**EXTRACTED MATERIAL**
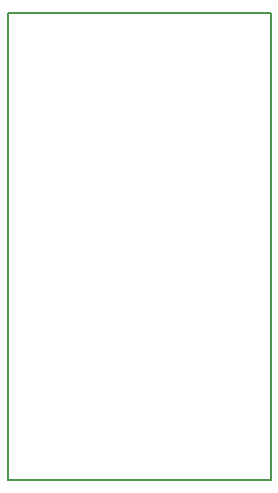
<source format=gm1>
G04 #@! TF.GenerationSoftware,KiCad,Pcbnew,5.1.5*
G04 #@! TF.CreationDate,2020-04-17T15:57:54+02:00*
G04 #@! TF.ProjectId,eco_charger_ltc3105,65636f5f-6368-4617-9267-65725f6c7463,rev?*
G04 #@! TF.SameCoordinates,Original*
G04 #@! TF.FileFunction,Profile,NP*
%FSLAX46Y46*%
G04 Gerber Fmt 4.6, Leading zero omitted, Abs format (unit mm)*
G04 Created by KiCad (PCBNEW 5.1.5) date 2020-04-17 15:57:54*
%MOMM*%
%LPD*%
G04 APERTURE LIST*
%ADD10C,0.150000*%
G04 APERTURE END LIST*
D10*
X137351100Y-124803600D02*
X159651100Y-124803600D01*
X159651100Y-124803600D02*
X159651100Y-85203600D01*
X159651100Y-85203600D02*
X137351100Y-85203600D01*
X137351100Y-85203600D02*
X137351100Y-124803600D01*
M02*

</source>
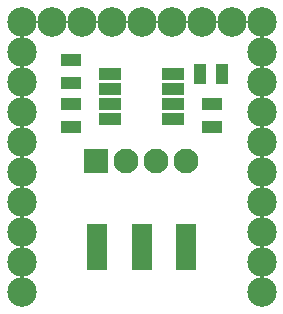
<source format=gbr>
G04 #@! TF.FileFunction,Soldermask,Bot*
%FSLAX46Y46*%
G04 Gerber Fmt 4.6, Leading zero omitted, Abs format (unit mm)*
G04 Created by KiCad (PCBNEW 4.0.5) date 04/10/19 11:09:49*
%MOMM*%
%LPD*%
G01*
G04 APERTURE LIST*
%ADD10C,0.100000*%
%ADD11C,2.500000*%
%ADD12R,2.100000X2.100000*%
%ADD13C,2.100000*%
%ADD14R,1.670000X1.370000*%
%ADD15R,1.700000X1.100000*%
%ADD16R,1.100000X1.700000*%
%ADD17R,1.950000X1.000000*%
G04 APERTURE END LIST*
D10*
D11*
X161571000Y-67845000D03*
X161571000Y-70385000D03*
X161571000Y-72925000D03*
X161571000Y-75465000D03*
X161571000Y-78005000D03*
X161571000Y-80545000D03*
X161571000Y-83085000D03*
X161571000Y-85625000D03*
X161571000Y-88165000D03*
X161571000Y-65305000D03*
X159031000Y-65305000D03*
X156491000Y-65305000D03*
X153951000Y-65305000D03*
X151411000Y-65305000D03*
X148871000Y-65305000D03*
X146331000Y-65305000D03*
X143791000Y-65305000D03*
X141251000Y-65305000D03*
X141251000Y-67845000D03*
X141251000Y-70385000D03*
X141251000Y-72925000D03*
X141251000Y-75465000D03*
X141251000Y-78005000D03*
X141251000Y-80545000D03*
X141251000Y-83085000D03*
X141251000Y-85625000D03*
X141251000Y-88165000D03*
D12*
X147599400Y-77089000D03*
D13*
X150139400Y-77089000D03*
X152679400Y-77089000D03*
X155219400Y-77089000D03*
D14*
X155211000Y-83105000D03*
X155211000Y-84375000D03*
X155211000Y-85645000D03*
X151411000Y-83105000D03*
X151411000Y-84375000D03*
X151411000Y-85645000D03*
X147611000Y-83105000D03*
X147611000Y-84375000D03*
X147611000Y-85645000D03*
D15*
X145461000Y-70475000D03*
X145461000Y-68575000D03*
D16*
X158261000Y-69725000D03*
X156361000Y-69725000D03*
D15*
X145461000Y-74175000D03*
X145461000Y-72275000D03*
X157411000Y-74175000D03*
X157411000Y-72275000D03*
D17*
X154111000Y-69720000D03*
X154111000Y-70990000D03*
X154111000Y-72260000D03*
X154111000Y-73530000D03*
X148711000Y-73530000D03*
X148711000Y-72260000D03*
X148711000Y-70990000D03*
X148711000Y-69720000D03*
M02*

</source>
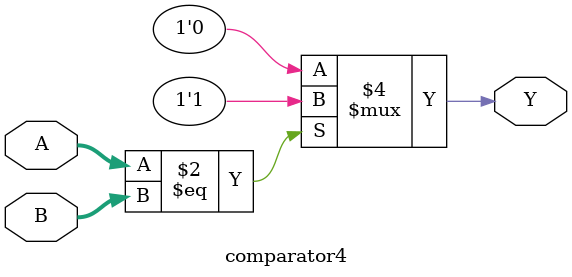
<source format=v>
module comparator4
  (input [3:0] A, B, output Y);
  
  integer N;
  reg Y;
  
  always @(A or B)
    begin: compare
      Y = 0;
      if (A == B)
        Y = 1;
    end
endmodule

</source>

**WHAT YOU SHOULD DO**
Give back exactly the lines from the one that contains "X141251000Y-70385000D03*" to the final line of the data above, both included, with all pictures removed.

**ANSWER SECTION**
X141251000Y-70385000D03*
X141251000Y-72925000D03*
X141251000Y-75465000D03*
X141251000Y-78005000D03*
X141251000Y-80545000D03*
X141251000Y-83085000D03*
X141251000Y-85625000D03*
X141251000Y-88165000D03*
D12*
X147599400Y-77089000D03*
D13*
X150139400Y-77089000D03*
X152679400Y-77089000D03*
X155219400Y-77089000D03*
D14*
X155211000Y-83105000D03*
X155211000Y-84375000D03*
X155211000Y-85645000D03*
X151411000Y-83105000D03*
X151411000Y-84375000D03*
X151411000Y-85645000D03*
X147611000Y-83105000D03*
X147611000Y-84375000D03*
X147611000Y-85645000D03*
D15*
X145461000Y-70475000D03*
X145461000Y-68575000D03*
D16*
X158261000Y-69725000D03*
X156361000Y-69725000D03*
D15*
X145461000Y-74175000D03*
X145461000Y-72275000D03*
X157411000Y-74175000D03*
X157411000Y-72275000D03*
D17*
X154111000Y-69720000D03*
X154111000Y-70990000D03*
X154111000Y-72260000D03*
X154111000Y-73530000D03*
X148711000Y-73530000D03*
X148711000Y-72260000D03*
X148711000Y-70990000D03*
X148711000Y-69720000D03*
M02*

</source>
<source format=v>
module comparator4
  (input [3:0] A, B, output Y);
  
  integer N;
  reg Y;
  
  always @(A or B)
    begin: compare
      Y = 0;
      if (A == B)
        Y = 1;
    end
endmodule

</source>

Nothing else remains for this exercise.